The business and media magnate turns 83 today.
He is worth US$13.5 billion
According to Forbes, Murdoch's fortune swelled by $2 billion in 2013, making him the 78th richest person on the planet.
He had the most expensive divorce ever
For 32 years of marriage to the News Corp CEO, Anna Torv reportedly received $1.7 billion as well as $110 million in cash, making their divorce the most expensive ever.
He has six children to three different women
Murdoch has been married three times. In 1956 he married Australian Patricia Booker and they had a daughter, Prudence, born in 1958. They divorced 11 years later in 1967. In that same year he married Scottish-born Anna Torv who was working at The Daily Telegraph.
Together they had three children: Elisabeth (1968), Lachlan (1971) and James (1972). They divorced in 1999 and 17 days later Murdoch (aged 66) married Chinese-born Wendi Deng (30) and they had two daughters: Grace (2001) and Chloe (2003). Murdoch filed for divorce from Wendi in June last year, reaching a divorce settlement in November.
He launched - and closed - the world's first iPad-only daily newspaper
Launched in February 2011 to much fanfare, Murdoch initially invested $30 million in building The Daily app which people could subscribe to for 99 cents a week. A bold experiment, it was losing money and fired 50 of its 170 employees in mid-2012. In December that year its publisher announced: "unfortunately we have not been able to build a big enough audience fast enough to make our business model work".
His social media intuition isn't so good
He was a confident early adopter of social media, purchasing My Space in 2005 for $580 million when it was at the height of its success. MySpace amped up its video offerings in 2006, and Murdoch claimed that it would be bigger than rival YouTube in within 60 days.
Unfortunately for Murdoch, the site dwindled under as Facebook rose to power and News Corp sold it in 2011 for approximately $35 million - a significantly smaller figure than he purchased it for.
In 2009 he said that he would not be interested in buying Twitter, and warned of investing in it. He also said that "Facebook is like a directory.

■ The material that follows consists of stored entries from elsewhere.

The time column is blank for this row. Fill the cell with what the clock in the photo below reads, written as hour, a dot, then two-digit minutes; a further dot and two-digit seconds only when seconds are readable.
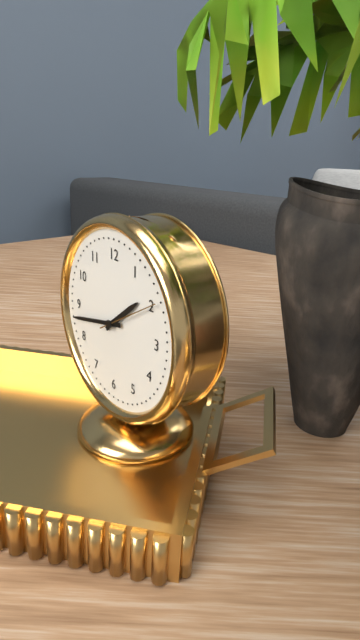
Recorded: 1.43.10
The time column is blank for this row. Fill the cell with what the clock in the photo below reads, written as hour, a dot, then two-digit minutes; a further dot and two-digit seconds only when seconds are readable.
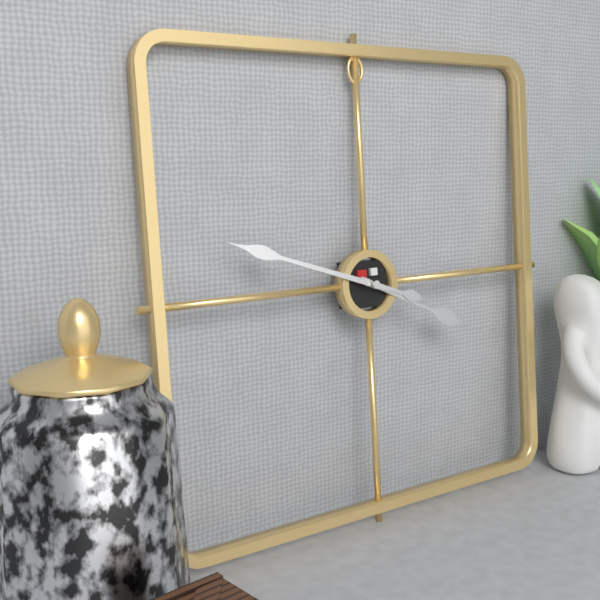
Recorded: 3.48
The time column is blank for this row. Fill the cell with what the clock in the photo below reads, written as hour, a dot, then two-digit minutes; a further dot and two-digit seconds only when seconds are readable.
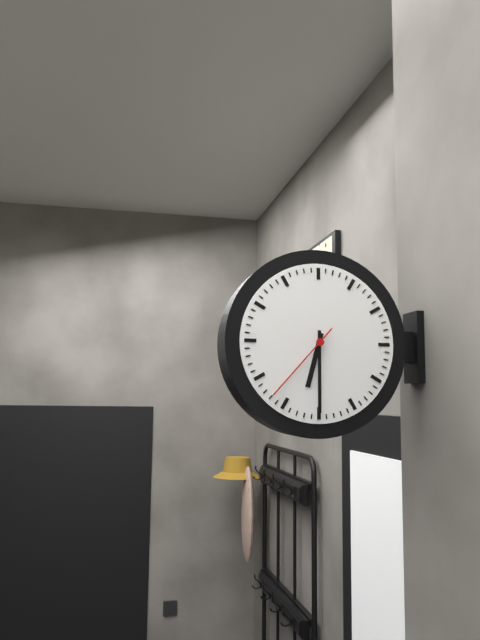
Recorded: 6.30.37
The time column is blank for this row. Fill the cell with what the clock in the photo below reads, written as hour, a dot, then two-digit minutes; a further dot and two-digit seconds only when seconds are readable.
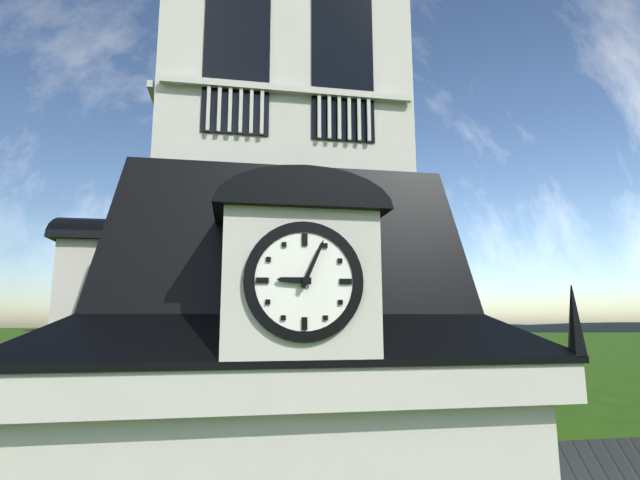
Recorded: 9.04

How they make money is another matter."
He doesn't own any New Zealand media
Murdoch's first foray into New Zealand media was when he bought controlling interest in The Dominion when he was 32.
He held a 43.6 per cent stake in Sky TV but sold this in March last year for $815 million.

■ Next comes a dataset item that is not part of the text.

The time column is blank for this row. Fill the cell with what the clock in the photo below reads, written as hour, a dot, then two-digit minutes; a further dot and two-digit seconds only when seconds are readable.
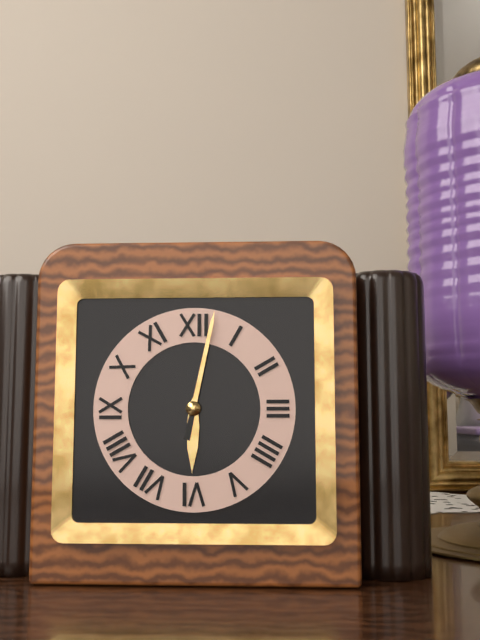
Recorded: 6.02
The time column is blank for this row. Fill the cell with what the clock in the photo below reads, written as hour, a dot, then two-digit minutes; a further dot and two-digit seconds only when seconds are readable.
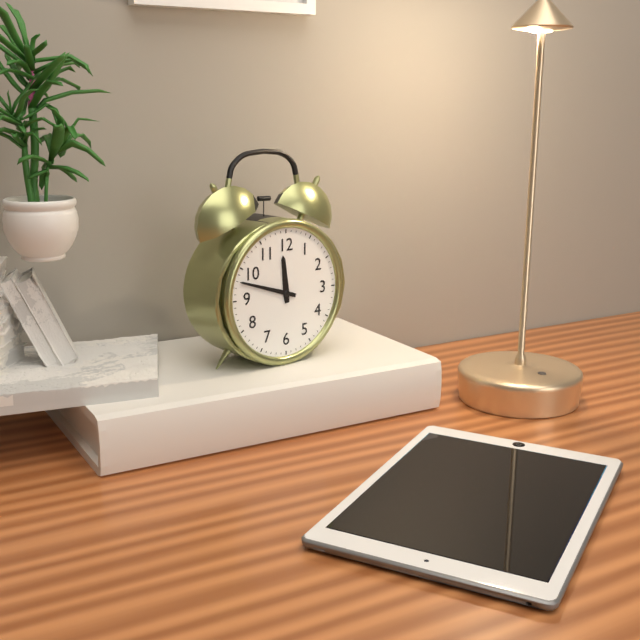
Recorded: 11.48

He has been publicly pied in the face
While giving testimony before a British parliamentary committee in 2011 regarding the News of the World phone hacking scandal, comedian and activist Jonathan May-Bowles - known as Jonnie Marbles - lunged at Murdoch with a plate full of shaving cream. His then-wife Wendi, sprang from her seat with impressive agility to try and protect her husband.
Marbles tweeted shortly after the attack: "It is far better thing that I do now then I have ever done before #splat" and was later jailed for six weeks.
He was once reported dead - by his own newspaper
The day before Murdoch, his son James and former CEO Rebekah Brooks were to give testimony about the phone hacking scandal, digital vigilante groups Anonymous and LulzSec hacked the News Corp-owned The Sun website and posted an article on its home page claiming that Murdoch had died from a drug overdose.
He has twice appeared in The Simpsons as himself
Frequently the butt of many jokes, Murdoch agreed to star on the hit TV series, with producer Matt Groening describing him as 'gracious'.
In the first episode Murdoch's entrance line was: 'I'm Rupert Murdoch, the billionaire tyrant, and this is my skybox'.
He is to be inducted into the TV Hall of Fame
The Television Academy's Hall of Fame Selection Committee announced that Murdoch would be inducted into the 23rd Hall of Fame in December last year. He is being honoured for launching FOX Broadcasting Company and 'revolutionising' the television landscape with ground-breaking shows such as The Simpsons, The X-Files and American Idol among others.